_TRY IT_
Output all entries precisely and leave out the pictures.

(Saved entries)
◇ ◇ ◇ ◇ ◇
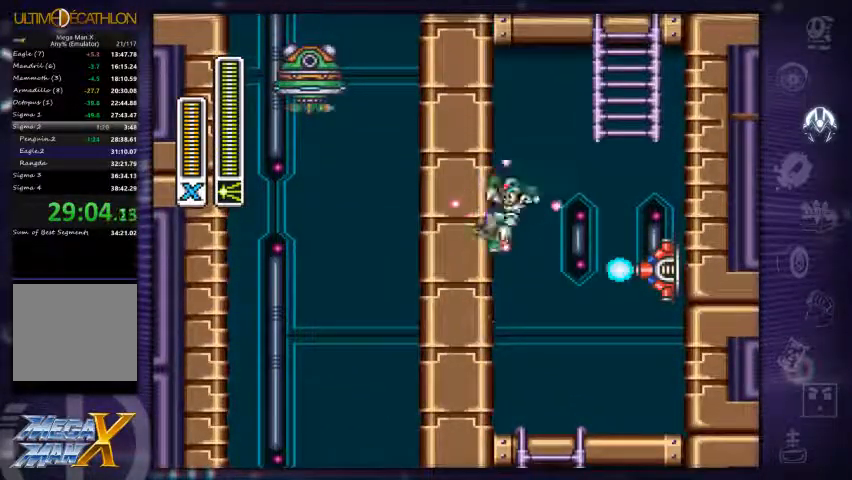
{"dt_ms": 500, "buttons": ["A", "X", "R1", "DPAD_RIGHT"], "left_stick": "center", "right_stick": "center", "events": [[167, "A", "up"], [267, "R1", "down"], [300, "A", "down"], [367, "DPAD_LEFT", "up"], [467, "DPAD_RIGHT", "down"]]}
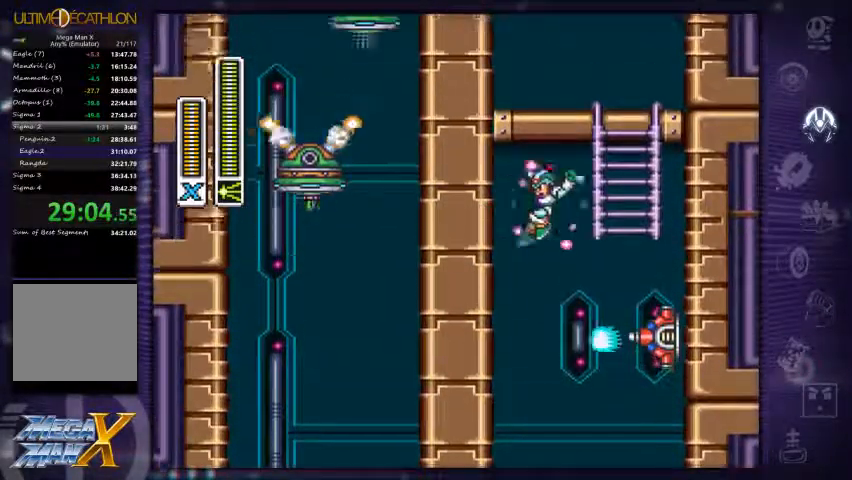
{"dt_ms": 500, "buttons": ["DPAD_UP"], "left_stick": "center", "right_stick": "center", "events": [[133, "R1", "up"], [200, "A", "up"], [200, "DPAD_UP", "down"], [200, "X", "up"], [233, "DPAD_RIGHT", "up"]]}
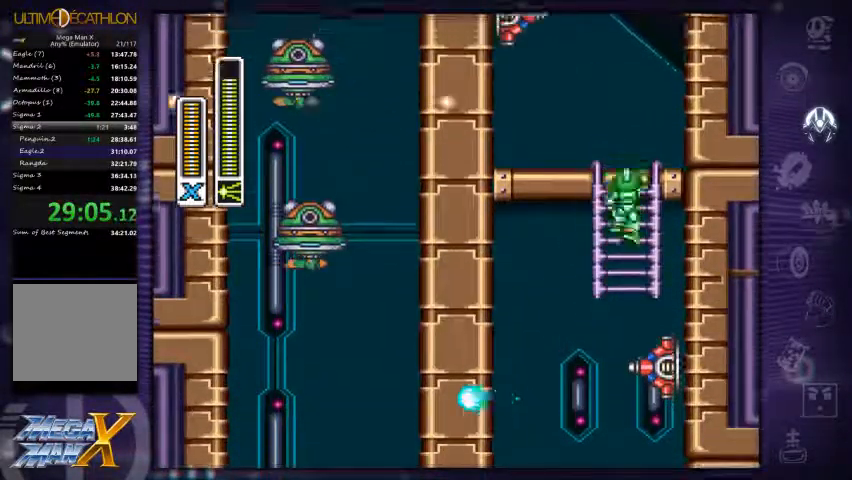
{"dt_ms": 500, "buttons": ["A", "R1", "DPAD_LEFT"], "left_stick": "center", "right_stick": "center", "events": [[233, "DPAD_UP", "up"], [267, "DPAD_LEFT", "down"], [333, "R1", "down"], [400, "A", "down"]]}
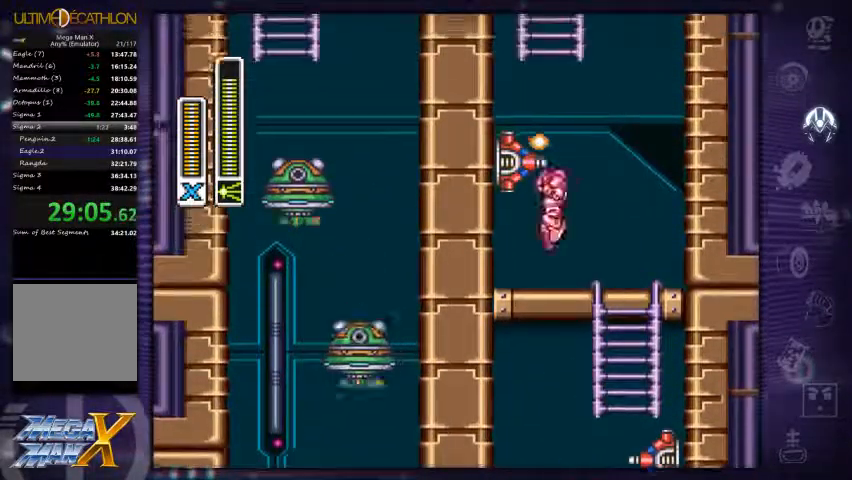
{"dt_ms": 500, "buttons": ["A", "DPAD_LEFT"], "left_stick": "center", "right_stick": "center", "events": [[167, "A", "up"], [167, "R1", "up"], [233, "A", "down"]]}
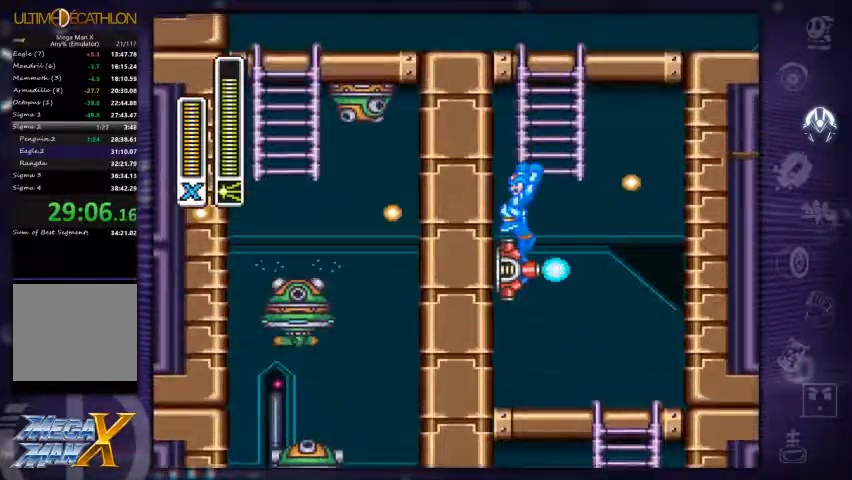
{"dt_ms": 500, "buttons": ["A", "DPAD_UP"], "left_stick": "center", "right_stick": "center", "events": [[100, "A", "up"], [167, "A", "down"], [233, "DPAD_LEFT", "up"], [333, "DPAD_RIGHT", "down"], [433, "DPAD_UP", "down"], [500, "DPAD_RIGHT", "up"]]}
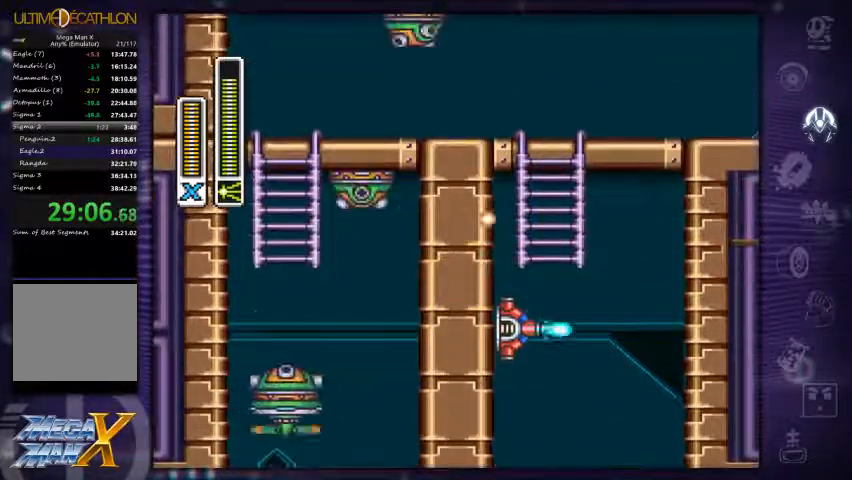
{"dt_ms": 500, "buttons": ["DPAD_RIGHT"], "left_stick": "center", "right_stick": "center", "events": [[33, "A", "up"], [467, "DPAD_RIGHT", "down"], [467, "DPAD_UP", "up"]]}
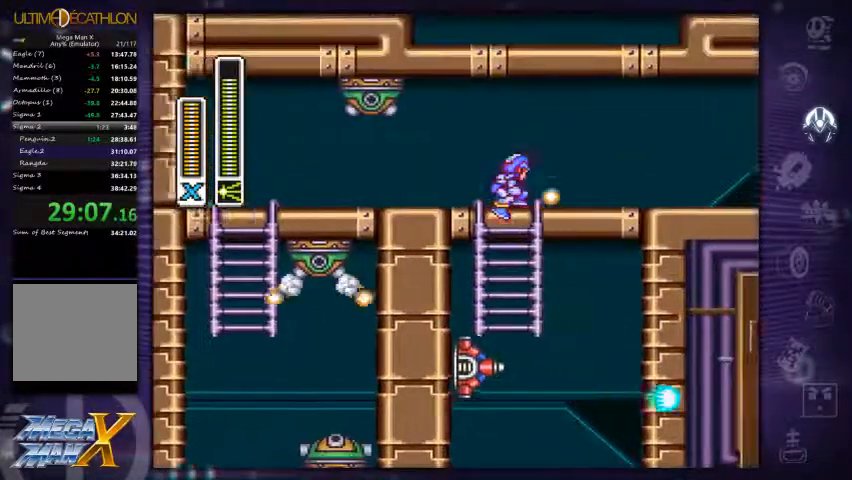
{"dt_ms": 500, "buttons": ["A", "R1", "DPAD_RIGHT"], "left_stick": "center", "right_stick": "center"}
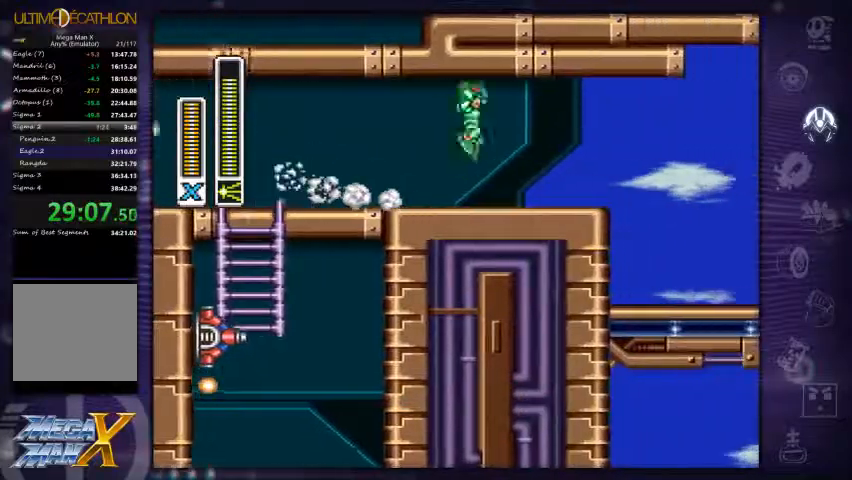
{"dt_ms": 500, "buttons": ["R1", "DPAD_RIGHT"], "left_stick": "center", "right_stick": "center", "events": [[67, "A", "up"], [67, "R1", "up"], [367, "R1", "down"]]}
◇ ◇ ◇ ◇ ◇
_SOLUTION FOR THIS TASK_
{"dt_ms": 500, "buttons": ["A", "X", "R1", "DPAD_RIGHT"], "left_stick": "center", "right_stick": "center", "events": [[167, "A", "up"], [267, "R1", "down"], [300, "A", "down"], [367, "DPAD_LEFT", "up"], [467, "DPAD_RIGHT", "down"]]}
{"dt_ms": 500, "buttons": ["DPAD_UP"], "left_stick": "center", "right_stick": "center", "events": [[133, "R1", "up"], [200, "A", "up"], [200, "DPAD_UP", "down"], [200, "X", "up"], [233, "DPAD_RIGHT", "up"]]}
{"dt_ms": 500, "buttons": ["A", "R1", "DPAD_LEFT"], "left_stick": "center", "right_stick": "center", "events": [[233, "DPAD_UP", "up"], [267, "DPAD_LEFT", "down"], [333, "R1", "down"], [400, "A", "down"]]}
{"dt_ms": 500, "buttons": ["A", "DPAD_LEFT"], "left_stick": "center", "right_stick": "center", "events": [[167, "A", "up"], [167, "R1", "up"], [233, "A", "down"]]}
{"dt_ms": 500, "buttons": ["A", "DPAD_UP"], "left_stick": "center", "right_stick": "center", "events": [[100, "A", "up"], [167, "A", "down"], [233, "DPAD_LEFT", "up"], [333, "DPAD_RIGHT", "down"], [433, "DPAD_UP", "down"], [500, "DPAD_RIGHT", "up"]]}
{"dt_ms": 500, "buttons": ["DPAD_RIGHT"], "left_stick": "center", "right_stick": "center", "events": [[33, "A", "up"], [467, "DPAD_RIGHT", "down"], [467, "DPAD_UP", "up"]]}
{"dt_ms": 500, "buttons": ["A", "R1", "DPAD_RIGHT"], "left_stick": "center", "right_stick": "center"}
{"dt_ms": 500, "buttons": ["R1", "DPAD_RIGHT"], "left_stick": "center", "right_stick": "center", "events": [[67, "A", "up"], [67, "R1", "up"], [367, "R1", "down"]]}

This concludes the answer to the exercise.